_TASK ITEM:_
Every line from the one containing "Johnson's baby lotion 200ml: 6.5 -> 5" through the end of the data is to be copied exactly, and nothing outside that range.

(Edit difference data)
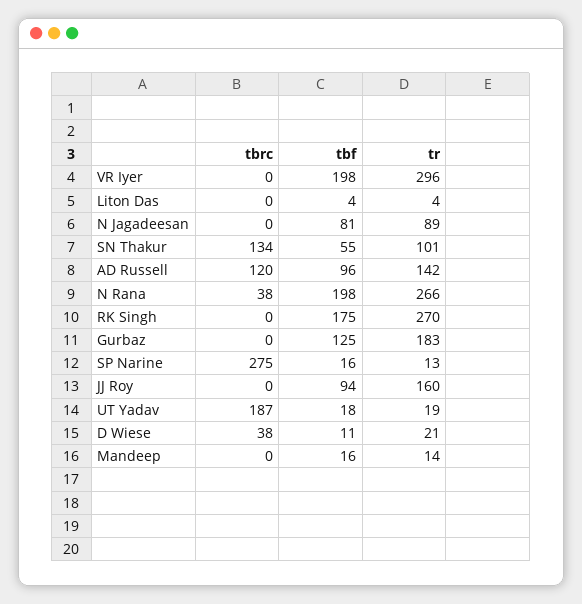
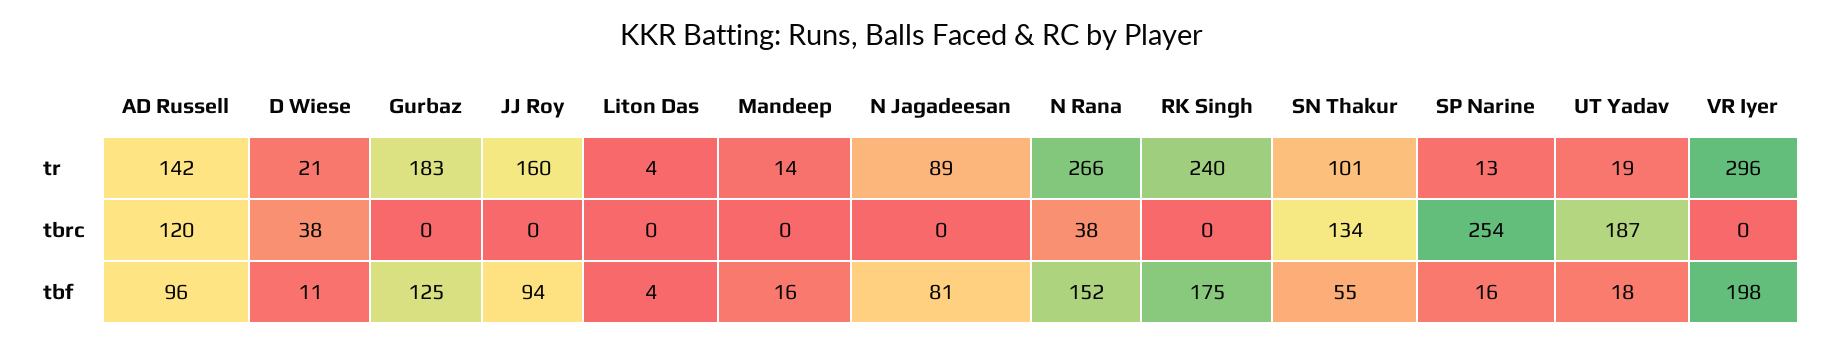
tbf, N Rana: 198 -> 152
tr, RK Singh: 270 -> 240
tbrc, SP Narine: 275 -> 254

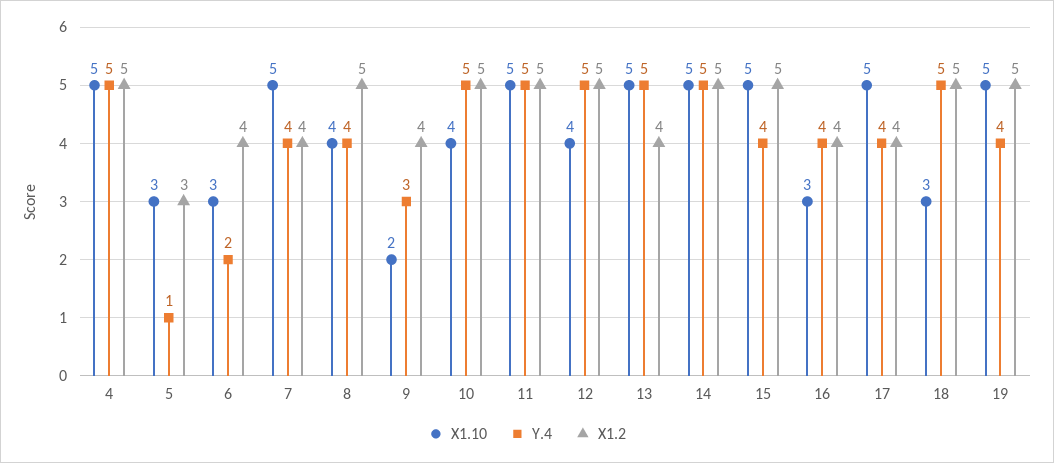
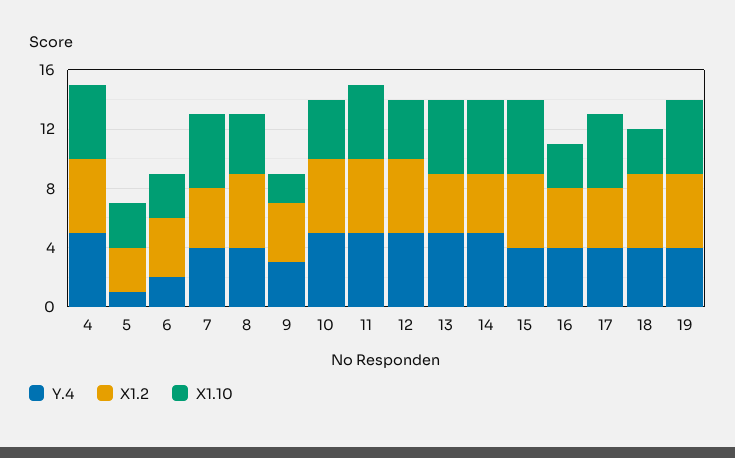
X1.2, 14: 5 -> 4
Y.4, 18: 5 -> 4

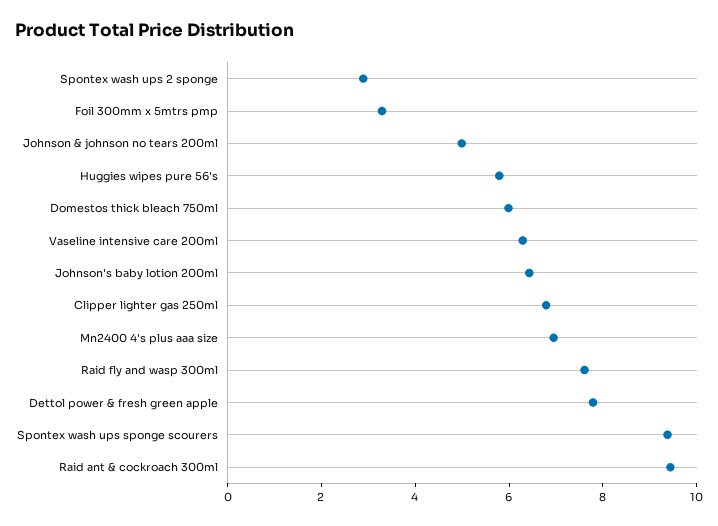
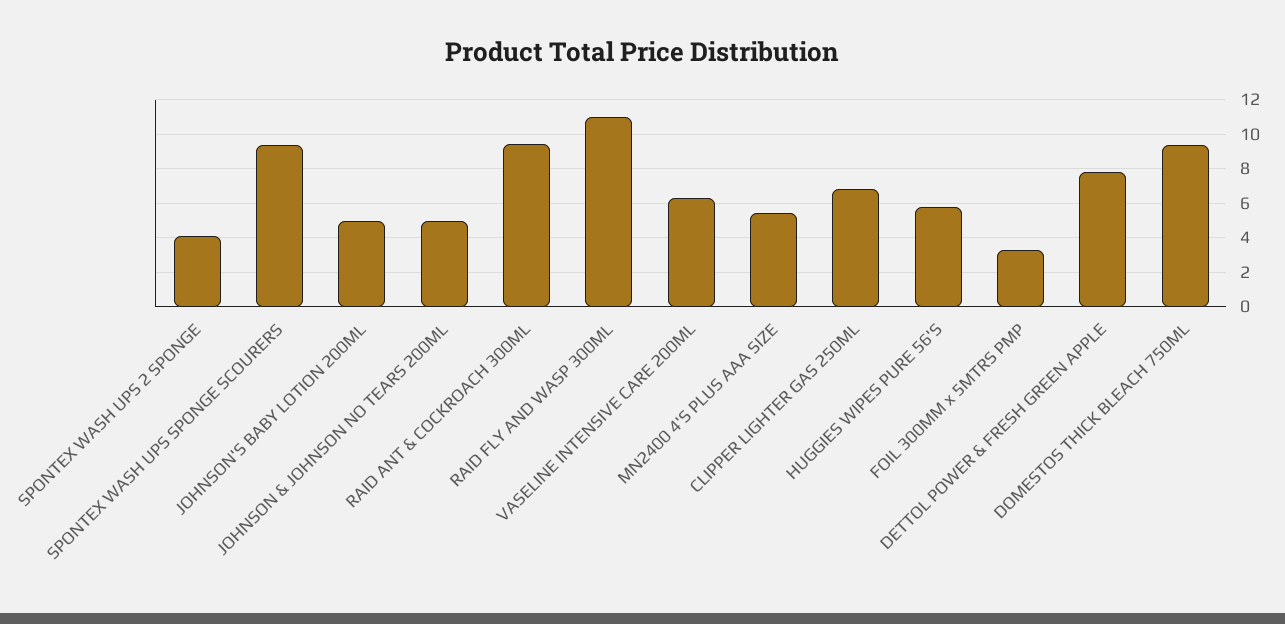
Spontex wash ups 2 sponge: 3 -> 4
Domestos thick bleach 750ml: 6 -> 9.5
Johnson's baby lotion 200ml: 6.5 -> 5
Mn2400 4's plus aaa size: 7 -> 5.5
Raid fly and wasp 300ml: 7.5 -> 11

_OUTPUT FOR THIS TASK:_
Johnson's baby lotion 200ml: 6.5 -> 5
Mn2400 4's plus aaa size: 7 -> 5.5
Raid fly and wasp 300ml: 7.5 -> 11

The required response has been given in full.